BEGIN
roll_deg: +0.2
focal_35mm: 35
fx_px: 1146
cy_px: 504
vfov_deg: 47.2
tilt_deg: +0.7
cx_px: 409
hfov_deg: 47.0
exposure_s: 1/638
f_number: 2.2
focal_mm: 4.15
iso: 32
END
BEGIN
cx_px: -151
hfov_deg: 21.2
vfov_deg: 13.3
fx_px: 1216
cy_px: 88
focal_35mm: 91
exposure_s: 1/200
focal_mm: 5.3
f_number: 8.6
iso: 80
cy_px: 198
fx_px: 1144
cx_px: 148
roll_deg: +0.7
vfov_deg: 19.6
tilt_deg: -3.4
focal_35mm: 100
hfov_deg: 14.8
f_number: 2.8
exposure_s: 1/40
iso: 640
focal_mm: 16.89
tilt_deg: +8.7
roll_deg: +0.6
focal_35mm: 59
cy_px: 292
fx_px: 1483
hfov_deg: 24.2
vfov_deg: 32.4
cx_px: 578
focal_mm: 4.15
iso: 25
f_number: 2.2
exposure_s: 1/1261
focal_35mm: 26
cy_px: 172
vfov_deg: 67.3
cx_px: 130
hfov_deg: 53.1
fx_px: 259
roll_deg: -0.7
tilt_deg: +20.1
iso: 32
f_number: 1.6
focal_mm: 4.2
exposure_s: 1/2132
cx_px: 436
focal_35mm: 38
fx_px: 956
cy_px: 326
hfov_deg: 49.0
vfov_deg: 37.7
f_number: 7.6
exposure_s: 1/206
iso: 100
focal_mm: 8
END
BEGIN
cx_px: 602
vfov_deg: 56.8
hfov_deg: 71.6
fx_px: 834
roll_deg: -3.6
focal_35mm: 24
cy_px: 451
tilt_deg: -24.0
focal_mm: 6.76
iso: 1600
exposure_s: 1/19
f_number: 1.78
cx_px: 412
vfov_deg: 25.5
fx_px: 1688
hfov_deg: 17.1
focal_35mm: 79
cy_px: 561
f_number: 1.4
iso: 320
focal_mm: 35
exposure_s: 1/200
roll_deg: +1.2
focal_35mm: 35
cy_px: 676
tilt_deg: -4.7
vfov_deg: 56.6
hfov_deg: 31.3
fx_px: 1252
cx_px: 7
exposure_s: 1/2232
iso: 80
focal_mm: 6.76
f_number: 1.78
END
ACTION ITEM
In the material above, find the line containing "focal_mm: 16.89" and the line containing "focal_mm: 8", then write out exactly those two lines and every line between them, and nothing more.

TASK RESULT
focal_mm: 16.89
tilt_deg: +8.7
roll_deg: +0.6
focal_35mm: 59
cy_px: 292
fx_px: 1483
hfov_deg: 24.2
vfov_deg: 32.4
cx_px: 578
focal_mm: 4.15
iso: 25
f_number: 2.2
exposure_s: 1/1261
focal_35mm: 26
cy_px: 172
vfov_deg: 67.3
cx_px: 130
hfov_deg: 53.1
fx_px: 259
roll_deg: -0.7
tilt_deg: +20.1
iso: 32
f_number: 1.6
focal_mm: 4.2
exposure_s: 1/2132
cx_px: 436
focal_35mm: 38
fx_px: 956
cy_px: 326
hfov_deg: 49.0
vfov_deg: 37.7
f_number: 7.6
exposure_s: 1/206
iso: 100
focal_mm: 8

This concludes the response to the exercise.